## TASK DESCRIPTION
Please repeat every record below exactly as written, but leave out the pictures.
*** Opening of DATASET RECORDS ***
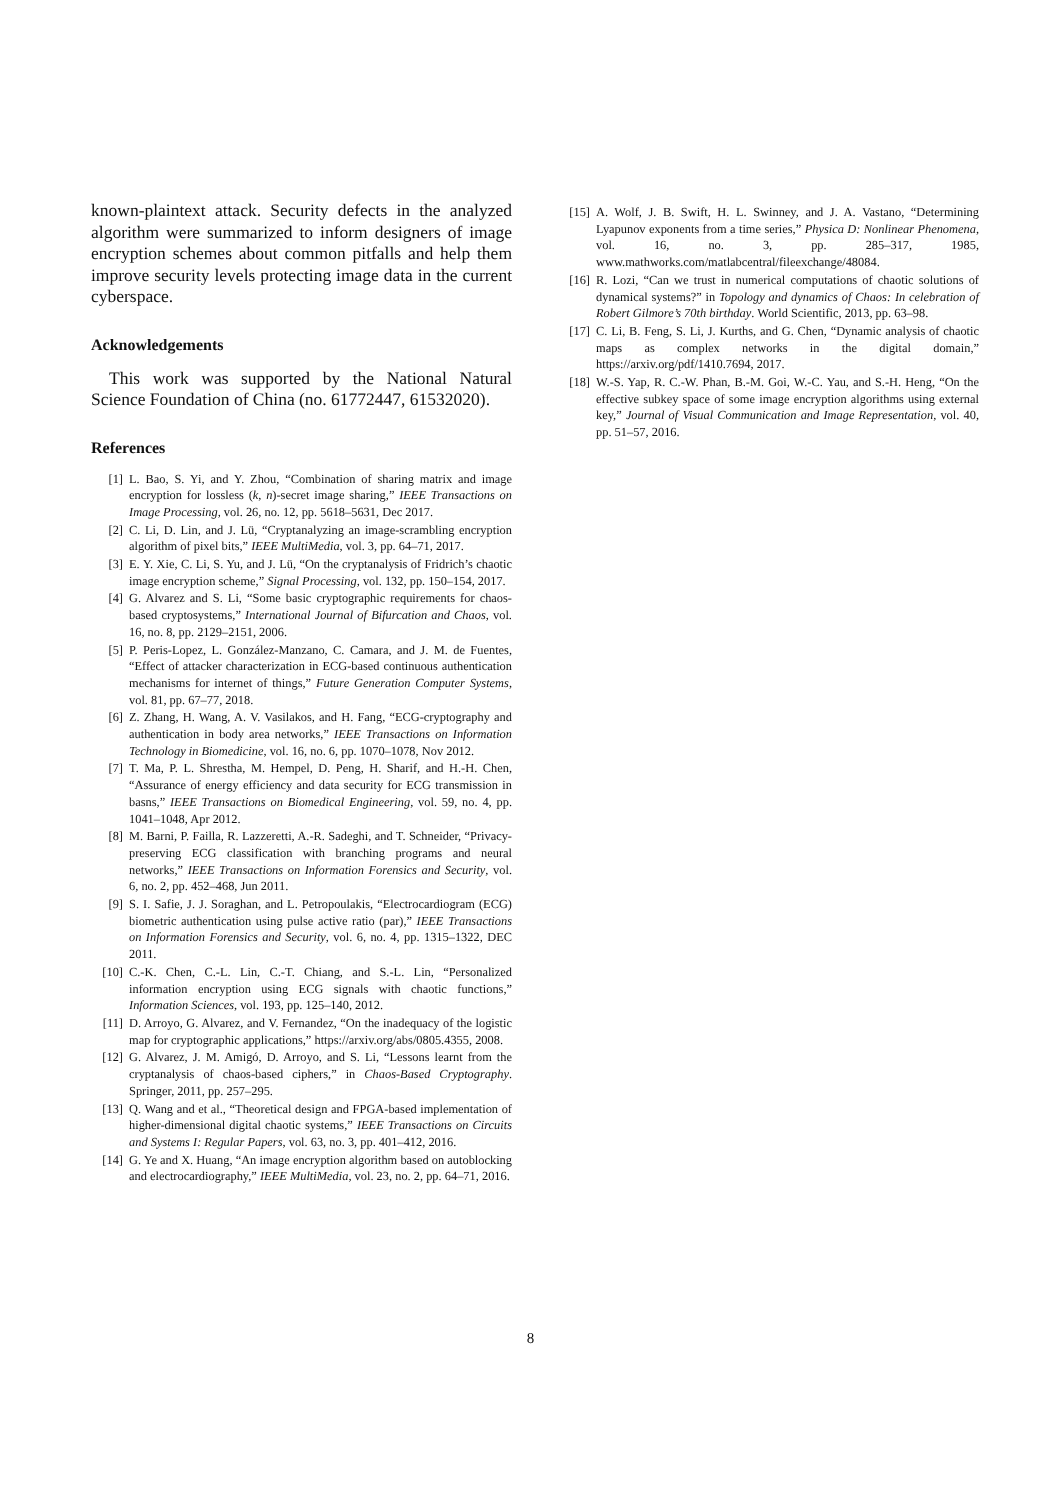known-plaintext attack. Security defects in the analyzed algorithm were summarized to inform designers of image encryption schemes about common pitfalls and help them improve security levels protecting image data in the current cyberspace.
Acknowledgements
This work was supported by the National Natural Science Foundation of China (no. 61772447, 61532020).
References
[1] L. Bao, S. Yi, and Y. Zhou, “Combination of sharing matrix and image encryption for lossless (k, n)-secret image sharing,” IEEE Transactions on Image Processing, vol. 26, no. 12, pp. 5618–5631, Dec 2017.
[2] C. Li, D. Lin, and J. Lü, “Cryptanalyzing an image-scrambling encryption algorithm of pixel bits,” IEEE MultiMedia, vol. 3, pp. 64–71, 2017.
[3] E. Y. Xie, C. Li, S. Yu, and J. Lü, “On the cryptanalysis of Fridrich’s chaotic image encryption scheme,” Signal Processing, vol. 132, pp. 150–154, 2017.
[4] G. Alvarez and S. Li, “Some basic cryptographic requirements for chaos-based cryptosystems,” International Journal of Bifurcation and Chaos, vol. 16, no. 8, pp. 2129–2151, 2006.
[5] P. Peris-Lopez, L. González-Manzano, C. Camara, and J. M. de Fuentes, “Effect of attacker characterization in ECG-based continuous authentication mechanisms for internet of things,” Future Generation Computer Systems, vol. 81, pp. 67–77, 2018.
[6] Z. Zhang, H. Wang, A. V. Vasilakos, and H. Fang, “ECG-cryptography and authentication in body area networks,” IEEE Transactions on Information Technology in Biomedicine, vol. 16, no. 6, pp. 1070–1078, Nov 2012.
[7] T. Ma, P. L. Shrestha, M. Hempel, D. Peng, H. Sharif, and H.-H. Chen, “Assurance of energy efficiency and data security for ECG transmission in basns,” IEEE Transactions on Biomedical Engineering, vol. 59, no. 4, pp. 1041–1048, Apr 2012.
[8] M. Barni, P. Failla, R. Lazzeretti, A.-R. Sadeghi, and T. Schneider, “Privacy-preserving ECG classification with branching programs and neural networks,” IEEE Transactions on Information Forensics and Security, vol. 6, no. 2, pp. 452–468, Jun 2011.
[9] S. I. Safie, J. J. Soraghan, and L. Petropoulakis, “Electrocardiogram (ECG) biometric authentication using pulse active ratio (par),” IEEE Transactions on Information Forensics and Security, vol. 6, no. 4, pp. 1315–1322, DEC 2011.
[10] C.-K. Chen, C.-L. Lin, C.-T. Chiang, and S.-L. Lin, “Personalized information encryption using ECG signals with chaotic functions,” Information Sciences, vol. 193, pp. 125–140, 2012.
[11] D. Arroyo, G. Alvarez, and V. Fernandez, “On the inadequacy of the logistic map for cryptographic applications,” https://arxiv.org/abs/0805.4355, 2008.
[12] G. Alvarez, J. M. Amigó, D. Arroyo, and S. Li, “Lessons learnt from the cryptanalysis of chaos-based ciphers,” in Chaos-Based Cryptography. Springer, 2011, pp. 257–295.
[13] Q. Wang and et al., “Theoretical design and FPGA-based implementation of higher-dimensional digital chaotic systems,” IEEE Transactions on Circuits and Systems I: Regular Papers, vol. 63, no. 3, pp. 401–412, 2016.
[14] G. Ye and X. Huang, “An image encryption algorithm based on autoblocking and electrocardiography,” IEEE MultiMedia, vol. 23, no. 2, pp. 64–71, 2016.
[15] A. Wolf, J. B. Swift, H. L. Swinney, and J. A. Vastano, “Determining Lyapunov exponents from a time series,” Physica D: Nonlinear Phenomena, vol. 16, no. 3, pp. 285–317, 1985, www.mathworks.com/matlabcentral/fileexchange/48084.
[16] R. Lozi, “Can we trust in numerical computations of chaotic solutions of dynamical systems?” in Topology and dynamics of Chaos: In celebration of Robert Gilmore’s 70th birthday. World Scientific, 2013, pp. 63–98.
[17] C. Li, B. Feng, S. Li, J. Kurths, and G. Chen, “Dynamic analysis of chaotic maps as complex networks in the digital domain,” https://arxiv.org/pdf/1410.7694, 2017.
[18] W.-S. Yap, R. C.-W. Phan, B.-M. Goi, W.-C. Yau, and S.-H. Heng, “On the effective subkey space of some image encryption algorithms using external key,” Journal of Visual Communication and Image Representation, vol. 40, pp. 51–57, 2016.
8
*** Close of DATASET RECORDS ***
## ANSWER TO THE EXERCISE
known-plaintext attack. Security defects in the analyzed algorithm were summarized to inform designers of image encryption schemes about common pitfalls and help them improve security levels protecting image data in the current cyberspace.
Acknowledgements
This work was supported by the National Natural Science Foundation of China (no. 61772447, 61532020).
References
[1] L. Bao, S. Yi, and Y. Zhou, “Combination of sharing matrix and image encryption for lossless (k, n)-secret image sharing,” IEEE Transactions on Image Processing, vol. 26, no. 12, pp. 5618–5631, Dec 2017.
[2] C. Li, D. Lin, and J. Lü, “Cryptanalyzing an image-scrambling encryption algorithm of pixel bits,” IEEE MultiMedia, vol. 3, pp. 64–71, 2017.
[3] E. Y. Xie, C. Li, S. Yu, and J. Lü, “On the cryptanalysis of Fridrich’s chaotic image encryption scheme,” Signal Processing, vol. 132, pp. 150–154, 2017.
[4] G. Alvarez and S. Li, “Some basic cryptographic requirements for chaos-based cryptosystems,” International Journal of Bifurcation and Chaos, vol. 16, no. 8, pp. 2129–2151, 2006.
[5] P. Peris-Lopez, L. González-Manzano, C. Camara, and J. M. de Fuentes, “Effect of attacker characterization in ECG-based continuous authentication mechanisms for internet of things,” Future Generation Computer Systems, vol. 81, pp. 67–77, 2018.
[6] Z. Zhang, H. Wang, A. V. Vasilakos, and H. Fang, “ECG-cryptography and authentication in body area networks,” IEEE Transactions on Information Technology in Biomedicine, vol. 16, no. 6, pp. 1070–1078, Nov 2012.
[7] T. Ma, P. L. Shrestha, M. Hempel, D. Peng, H. Sharif, and H.-H. Chen, “Assurance of energy efficiency and data security for ECG transmission in basns,” IEEE Transactions on Biomedical Engineering, vol. 59, no. 4, pp. 1041–1048, Apr 2012.
[8] M. Barni, P. Failla, R. Lazzeretti, A.-R. Sadeghi, and T. Schneider, “Privacy-preserving ECG classification with branching programs and neural networks,” IEEE Transactions on Information Forensics and Security, vol. 6, no. 2, pp. 452–468, Jun 2011.
[9] S. I. Safie, J. J. Soraghan, and L. Petropoulakis, “Electrocardiogram (ECG) biometric authentication using pulse active ratio (par),” IEEE Transactions on Information Forensics and Security, vol. 6, no. 4, pp. 1315–1322, DEC 2011.
[10] C.-K. Chen, C.-L. Lin, C.-T. Chiang, and S.-L. Lin, “Personalized information encryption using ECG signals with chaotic functions,” Information Sciences, vol. 193, pp. 125–140, 2012.
[11] D. Arroyo, G. Alvarez, and V. Fernandez, “On the inadequacy of the logistic map for cryptographic applications,” https://arxiv.org/abs/0805.4355, 2008.
[12] G. Alvarez, J. M. Amigó, D. Arroyo, and S. Li, “Lessons learnt from the cryptanalysis of chaos-based ciphers,” in Chaos-Based Cryptography. Springer, 2011, pp. 257–295.
[13] Q. Wang and et al., “Theoretical design and FPGA-based implementation of higher-dimensional digital chaotic systems,” IEEE Transactions on Circuits and Systems I: Regular Papers, vol. 63, no. 3, pp. 401–412, 2016.
[14] G. Ye and X. Huang, “An image encryption algorithm based on autoblocking and electrocardiography,” IEEE MultiMedia, vol. 23, no. 2, pp. 64–71, 2016.
[15] A. Wolf, J. B. Swift, H. L. Swinney, and J. A. Vastano, “Determining Lyapunov exponents from a time series,” Physica D: Nonlinear Phenomena, vol. 16, no. 3, pp. 285–317, 1985, www.mathworks.com/matlabcentral/fileexchange/48084.
[16] R. Lozi, “Can we trust in numerical computations of chaotic solutions of dynamical systems?” in Topology and dynamics of Chaos: In celebration of Robert Gilmore’s 70th birthday. World Scientific, 2013, pp. 63–98.
[17] C. Li, B. Feng, S. Li, J. Kurths, and G. Chen, “Dynamic analysis of chaotic maps as complex networks in the digital domain,” https://arxiv.org/pdf/1410.7694, 2017.
[18] W.-S. Yap, R. C.-W. Phan, B.-M. Goi, W.-C. Yau, and S.-H. Heng, “On the effective subkey space of some image encryption algorithms using external key,” Journal of Visual Communication and Image Representation, vol. 40, pp. 51–57, 2016.
8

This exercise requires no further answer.